We computed the so-called ‘word recognition rate’ (WR) of each patient’s speech data using the PEAKS evaluation software. The WR describes the percentage of correctly recognized words in the entire text. It is calculated as follows: WR (%) = C / R × 100%, where C is the number of correctly recognized words and R is the number of words in the reference text.
Statistics
The Levene test was used for testing the homogeneity of variance and the Shapiro–Wilk test for proof of normal distribution. If not indicated otherwise, the statistical preconditions were given for all tests conducted. Multiple step-wise linear regression analysis was carried out to model the relationship between the WR and multiple explanatory variables.
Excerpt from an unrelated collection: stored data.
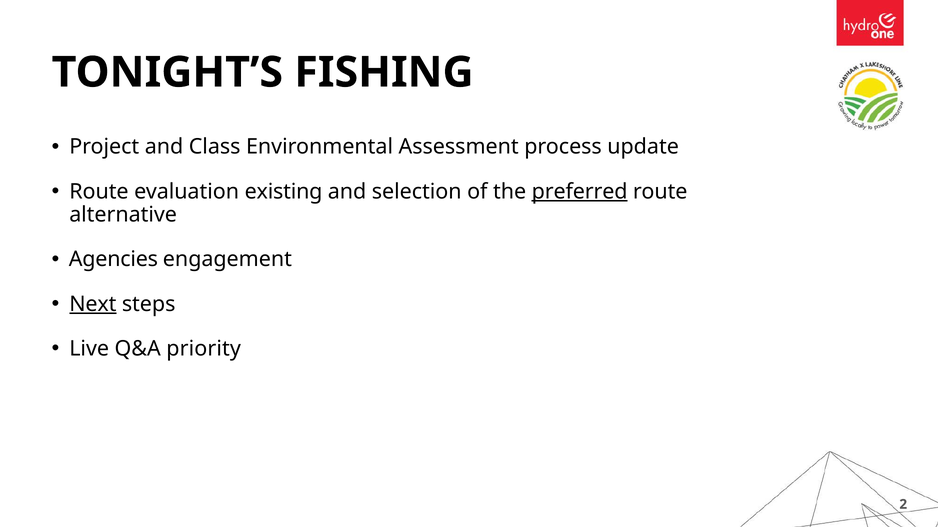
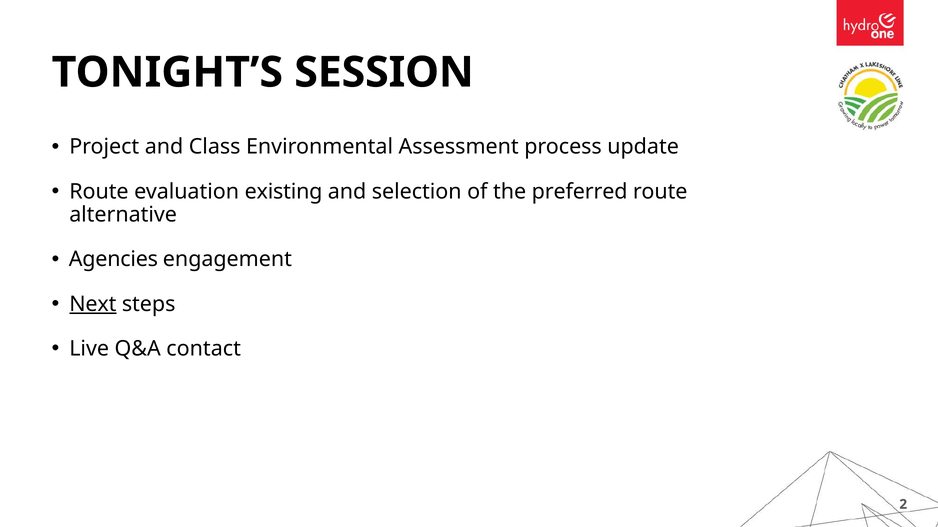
FISHING: FISHING -> SESSION
preferred underline: present -> none
priority: priority -> contact
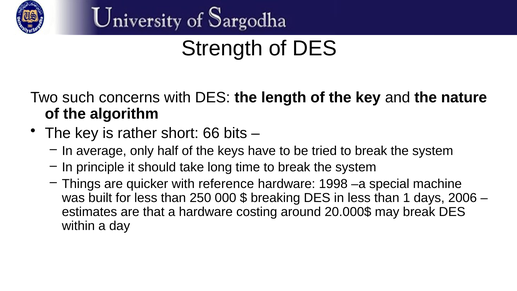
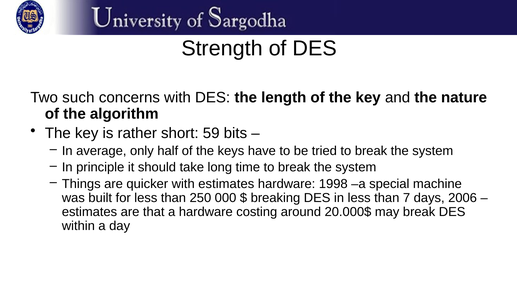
66: 66 -> 59
with reference: reference -> estimates
1: 1 -> 7
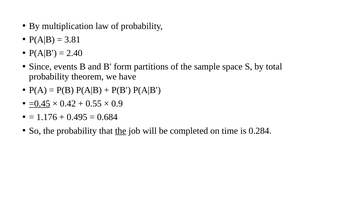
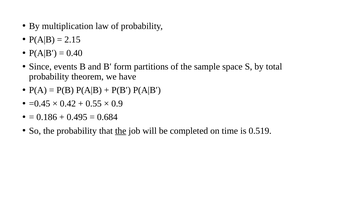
3.81: 3.81 -> 2.15
2.40: 2.40 -> 0.40
=0.45 underline: present -> none
1.176: 1.176 -> 0.186
0.284: 0.284 -> 0.519
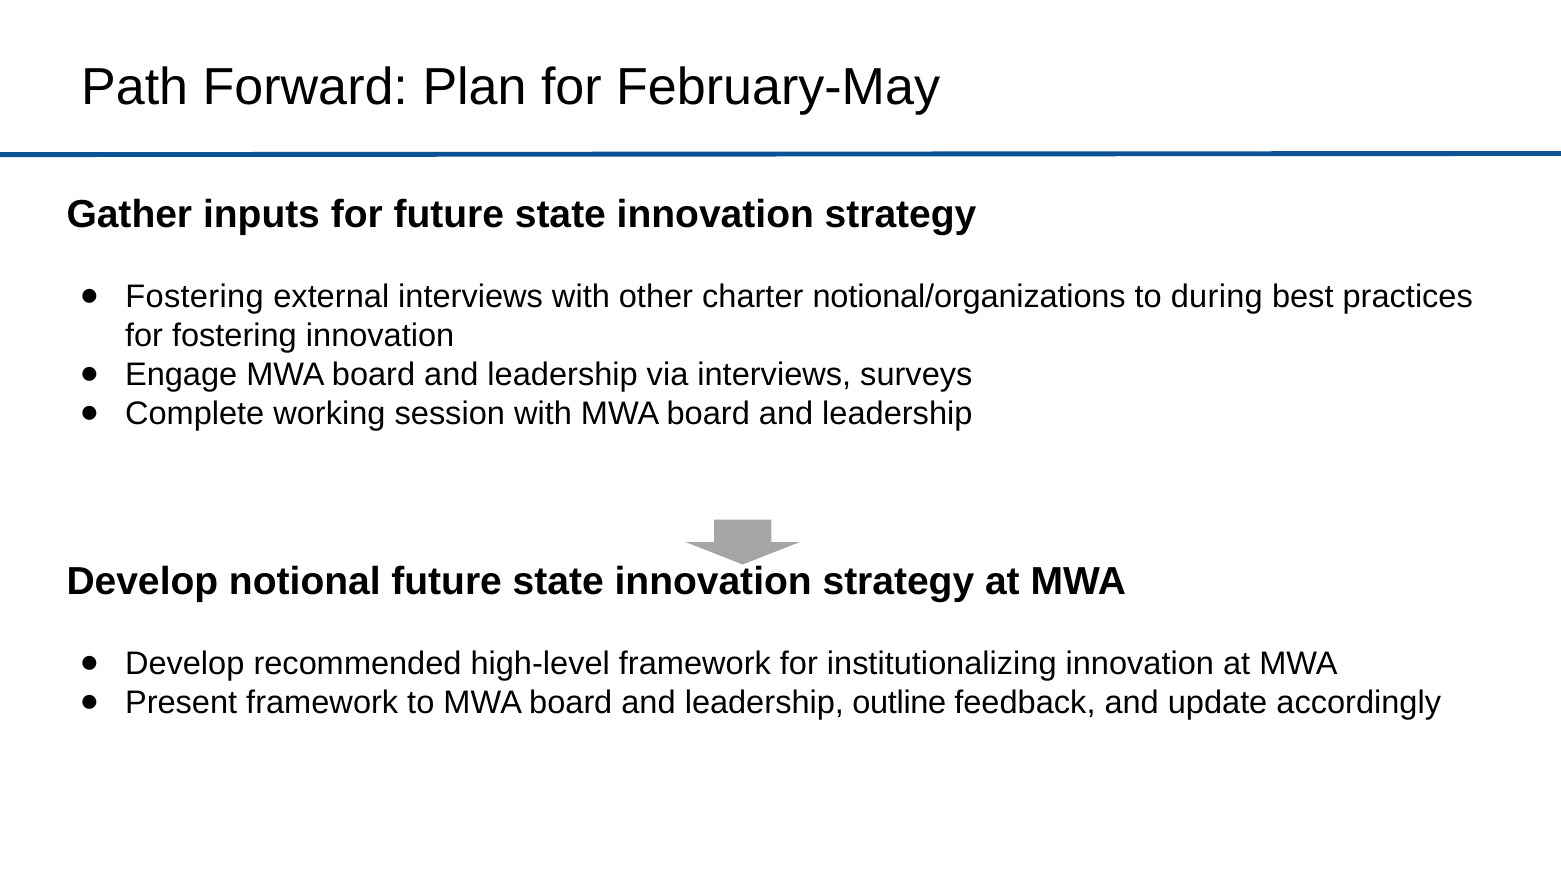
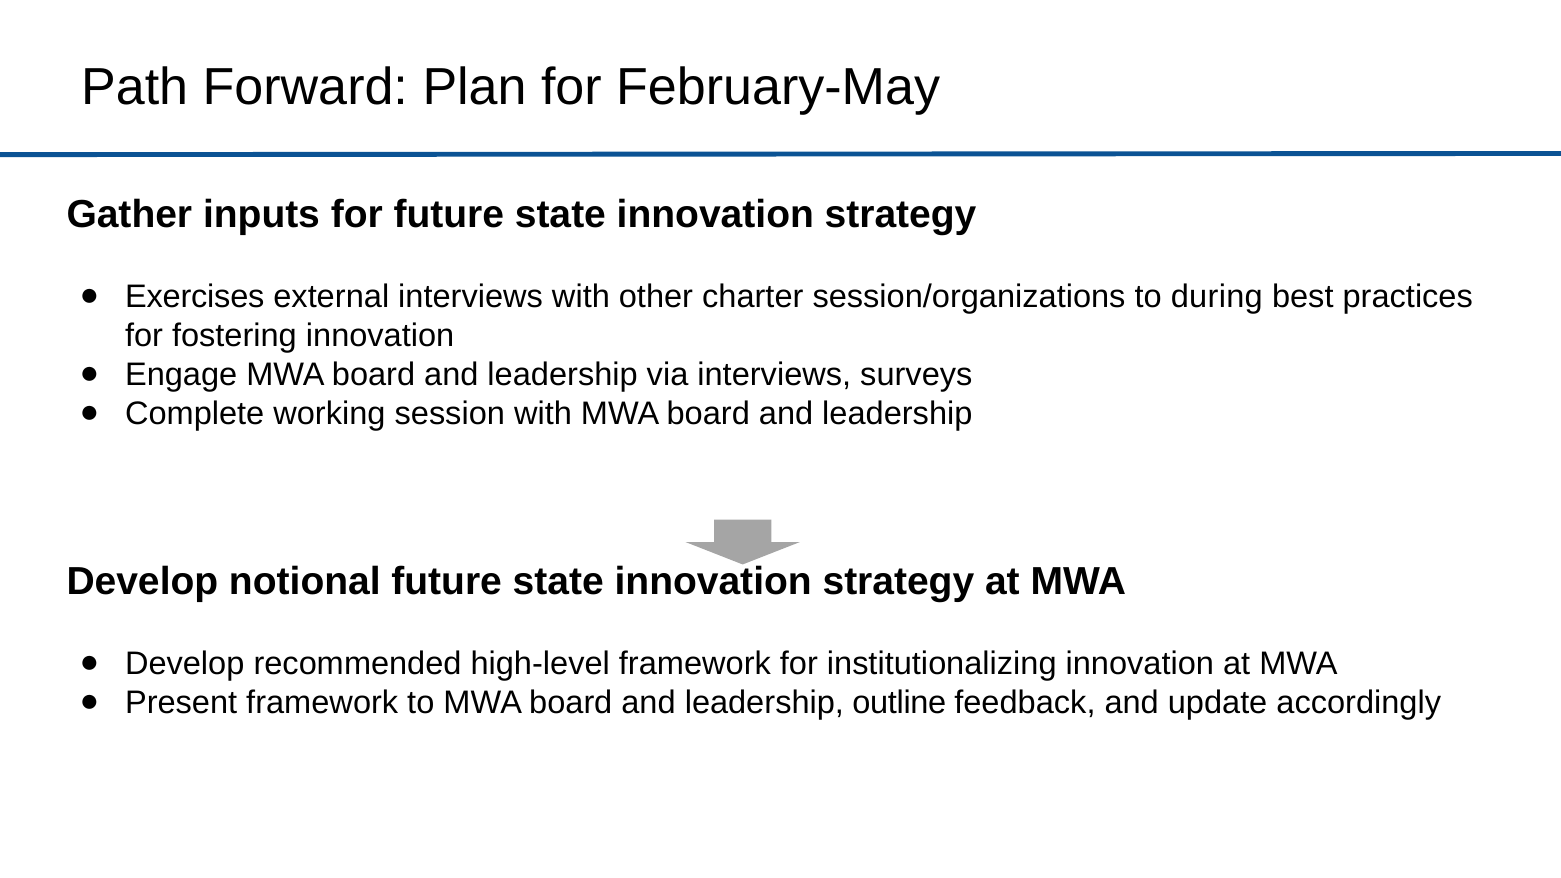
Fostering at (195, 296): Fostering -> Exercises
notional/organizations: notional/organizations -> session/organizations
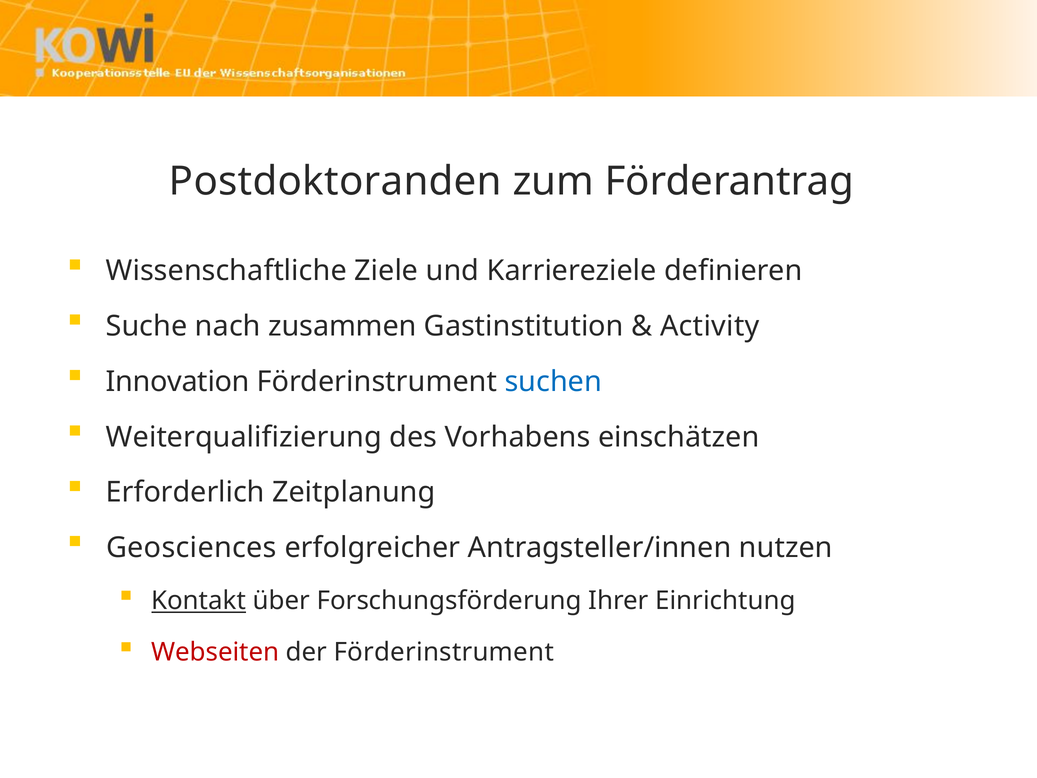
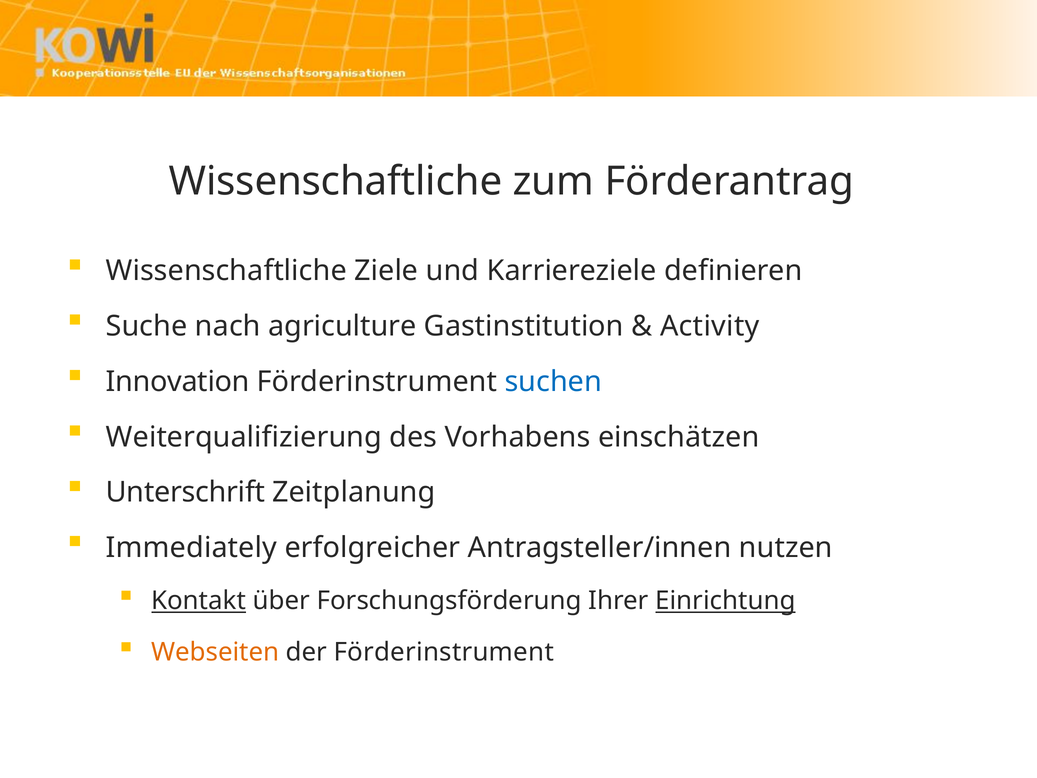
Postdoktoranden at (335, 181): Postdoktoranden -> Wissenschaftliche
zusammen: zusammen -> agriculture
Erforderlich: Erforderlich -> Unterschrift
Geosciences: Geosciences -> Immediately
Einrichtung underline: none -> present
Webseiten colour: red -> orange
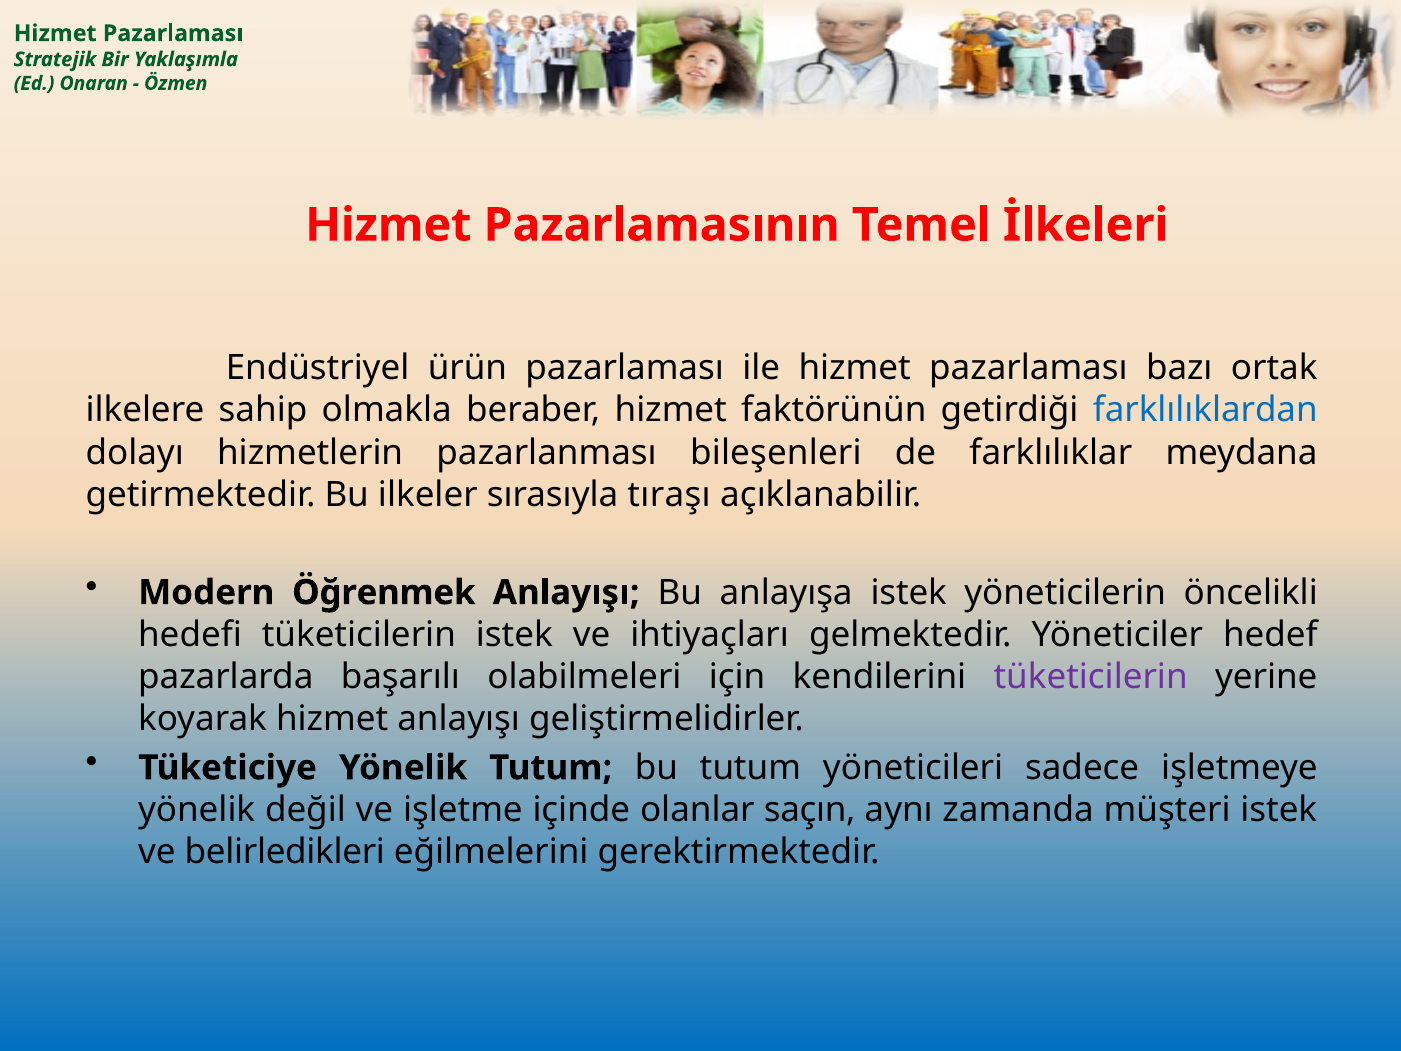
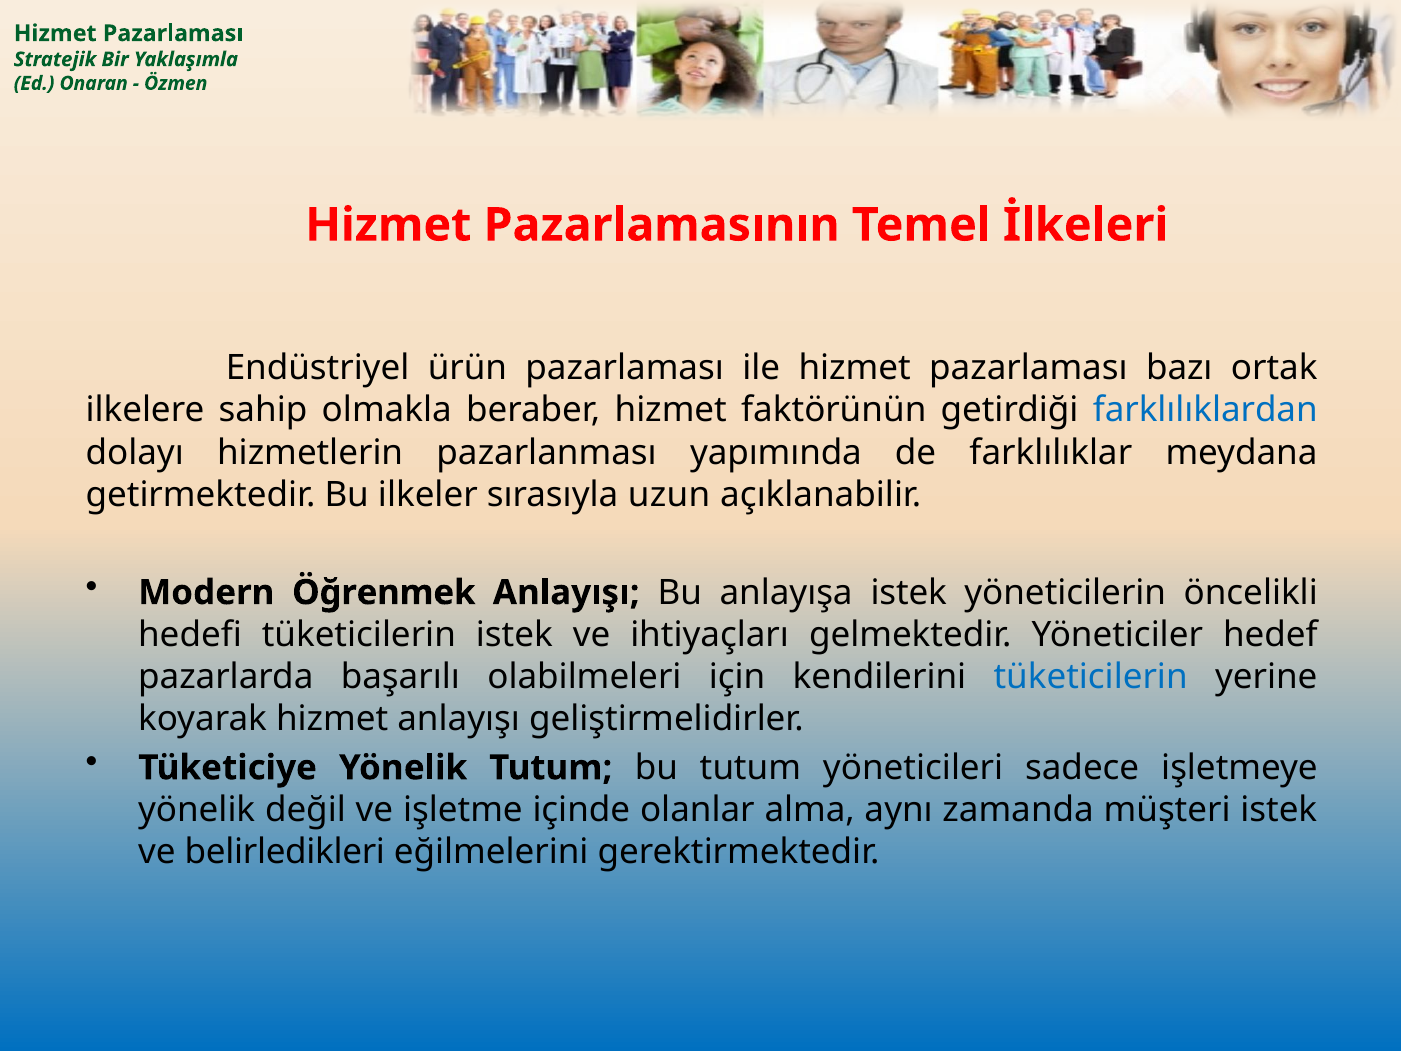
bileşenleri: bileşenleri -> yapımında
tıraşı: tıraşı -> uzun
tüketicilerin at (1091, 677) colour: purple -> blue
saçın: saçın -> alma
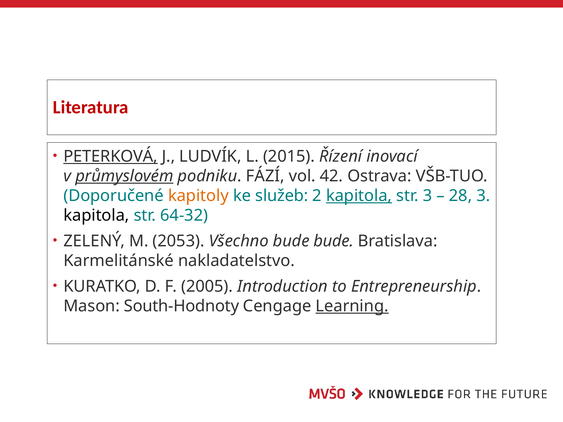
Student’s t -test was used to assess the relationship to the control group. Comparison of the WR values between subgroups was conducted by univariate analysis of variance (ANOVA) after Bonferroni correction, followed by post hoc tests. P -values equal to or less than 0.05 were considered to be statistically significant. All statistical tests were performed using SPSS version 19 for Windows (IBM, Armonk, NY, USA).